The components diagnosis, prognosis and implementation are performed by flood defense experts. Marian: “Because levee guards identify changes to the levees, the experts can take appropriate action if necessary. It is therefore important that they know what to look for. Hence the training. As long as we can carry out levee monitoring and know what is going on, we can act so that the levee remains safe.”
"The practical knowledge and insight you gain is useful for all colleagues. Such as the tip to use the prod as an instrument and to practice with App2C, the app for reporting levee damage."Wim van Natyne, voluntary Levee Guard
Marian offered training to inspire organisations to continue to develop and professionalise levee monitoring. With regard to levee monitoring, the main subject was inspection. The eager participants practiced inspecting a levee, using a prod, and determining which findings are urgent or not. In addition, the safety of the levee guards was an important theme. For example, attention was brought to the fact that you always have to anticipate how to get everyone off a dangerous levee quickly, but safely. “Of course there are several ways to approach things. There is not one truth. We mainly wanted to inspire by having discussions, giving examples and exchanging knowledge.” says Marian.

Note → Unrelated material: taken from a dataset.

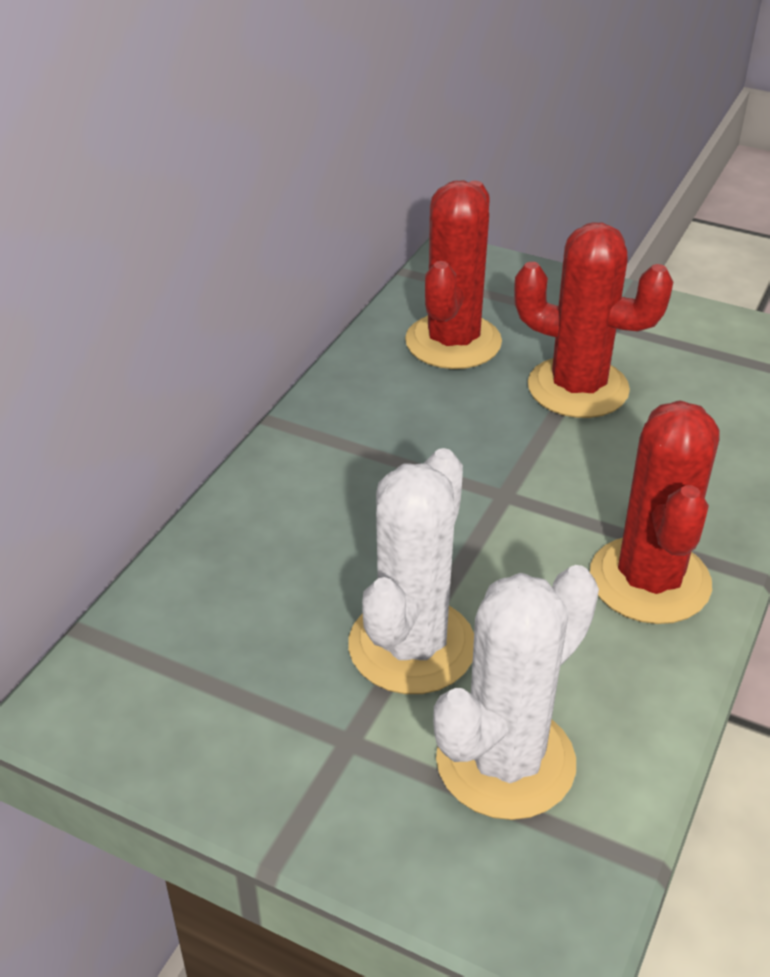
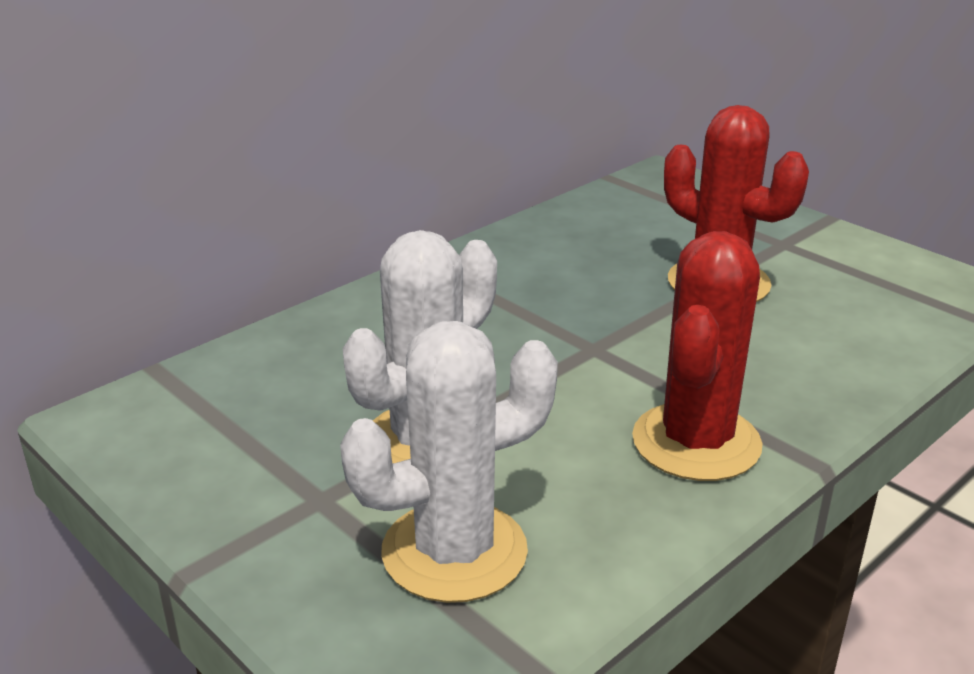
camera: 20 degrees right, 10 degrees down
red cactus [405,180,502,369] -> none

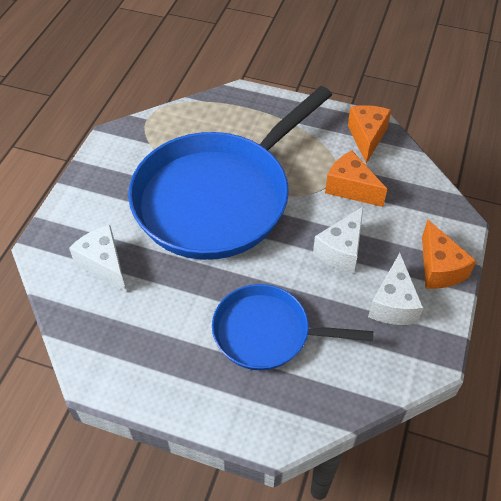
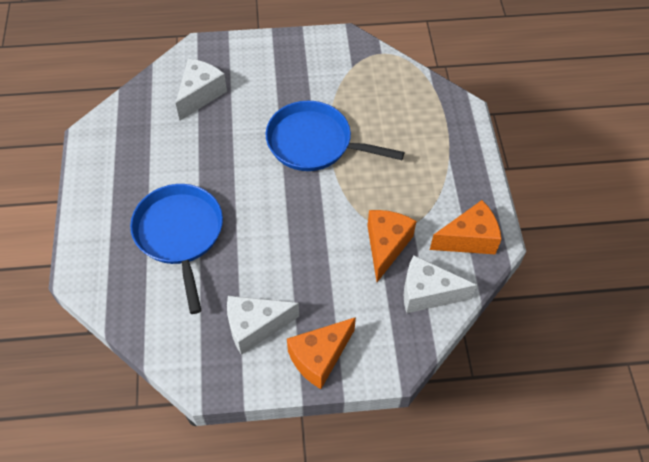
camera: 65 degrees right, 5 degrees up
blue pan [128,86,332,260] -> blue pan [266,101,405,171], size x0.54
white cheese [313,207,363,273] -> white cheese moved to [404,255,477,313]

App2C - Levee monitoring app
During the training, the levee monitoring app App2C was also briefly tested. This app is being developed as a product of the Polder2C’s project. The purpose of App2C is to easily report changes or damage to flood defences to the flood defence manager. As part of the report, photos can be included and a number of data, such as the type of damage, the location and the size of the damage. The notification then appears on the dashboard of the flood defence manager, who, based on the input, determines whether additional monitoring or emergency measures are required. Marian: “A practical tool. The levee guard becomes the eyes and ears for the levee manager. The international partners are also positive about App2C. The English partners are particularly interested in the use of the app by citizens who can report any damage that they notice via the app. However, the Belgian partners want experts to use the app. The app is suitable for both types of users.”
"It was a fun, educational day with experienced and less experienced guards from different organisations. Interesting to inspect levee damage that you don't see every day, such as fox burrows."Peter Boone, Policy Officer at Water Board Vallei en Veluwe
Cross section of the levee
During the training, Marian was also able to make use of the studies that take place in the Living Lab. For example, she showed some repair measures and was able to explain techniques and the risks of animal burrowing. A cross-section of the levee was also visible. Marian: “That cross section really works as an eye opener. Levee guards see how vulnerable the levee is, it is a lot of sand with a clay layer and a grass cover. It becomes clear at a glance why it is so important that the cover is in good order.”
"I found it very valuable and very practical. I thought the tip of the day was to mow the levees well, so that burrows and holes in the levee become visible."Franz Verheij, voluntary Levee Guard
Good series of training courses
Marian looks back on a good series of training courses: “Many people wanted to participate, from all over the Netherlands, and I even had to reject people to control the group size and quality. Due to corona, there were unfortunately no Belgian, French and English partners. There were a lot of participants from the Dutch water boards, however. What I love to see is the passion of everyone involved. They know very well why they are doing it, what the need is and also why it has to be done correctly.” Were there any setbacks? “The weather was beautiful and sunny every day! That made it very pleasant to be outside, but of course you also want to practice in rain and with poor visibility. So there is always something left to train.” Marian concludes.
In December some extra training courses will be offered and App2C will be explained in a webinar. The first integral exercises will be organised at the beginning of 2022. The whole series of inspection, diagnosis, prognosis and implementation of emergency measures is then discussed. Marian hopes this can be done in the company of all four participating countries and French, Belgian and English partners from the Polder2C's project can also participate. The role of App2C will be further expanded in the training and practicing prioritising and emergency measures will be part of it.